[[ Provided records, beginning ]]

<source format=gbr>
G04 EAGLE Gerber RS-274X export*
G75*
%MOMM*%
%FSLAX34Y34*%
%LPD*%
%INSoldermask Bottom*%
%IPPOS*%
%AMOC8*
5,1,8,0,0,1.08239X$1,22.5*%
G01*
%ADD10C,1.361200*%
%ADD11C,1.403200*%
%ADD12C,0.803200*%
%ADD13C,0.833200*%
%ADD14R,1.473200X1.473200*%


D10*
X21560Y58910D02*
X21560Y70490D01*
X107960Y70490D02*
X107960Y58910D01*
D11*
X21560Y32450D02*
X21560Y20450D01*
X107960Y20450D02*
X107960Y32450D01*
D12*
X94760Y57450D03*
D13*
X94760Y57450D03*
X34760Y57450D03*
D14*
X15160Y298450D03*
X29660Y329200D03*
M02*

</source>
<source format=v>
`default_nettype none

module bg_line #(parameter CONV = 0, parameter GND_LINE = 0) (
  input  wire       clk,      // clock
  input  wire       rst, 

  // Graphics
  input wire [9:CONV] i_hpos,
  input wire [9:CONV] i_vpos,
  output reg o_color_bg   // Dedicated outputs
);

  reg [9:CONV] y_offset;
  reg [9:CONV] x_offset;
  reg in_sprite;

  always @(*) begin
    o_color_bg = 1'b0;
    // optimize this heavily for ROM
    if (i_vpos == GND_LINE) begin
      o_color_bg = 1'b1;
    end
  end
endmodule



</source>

[[ Provided records, end ]]
[[ Provided records, beginning ]]

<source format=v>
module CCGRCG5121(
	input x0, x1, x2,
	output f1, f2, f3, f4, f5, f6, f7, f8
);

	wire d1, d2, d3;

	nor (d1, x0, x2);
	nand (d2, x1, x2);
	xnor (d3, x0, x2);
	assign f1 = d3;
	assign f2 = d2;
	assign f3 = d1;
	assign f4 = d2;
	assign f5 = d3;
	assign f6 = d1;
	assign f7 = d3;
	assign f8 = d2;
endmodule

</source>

[[ Provided records, end ]]

> [Exercise] Over all the entries, say how many lines hold the string "assign". The reply is the number alone.

> [Response] 8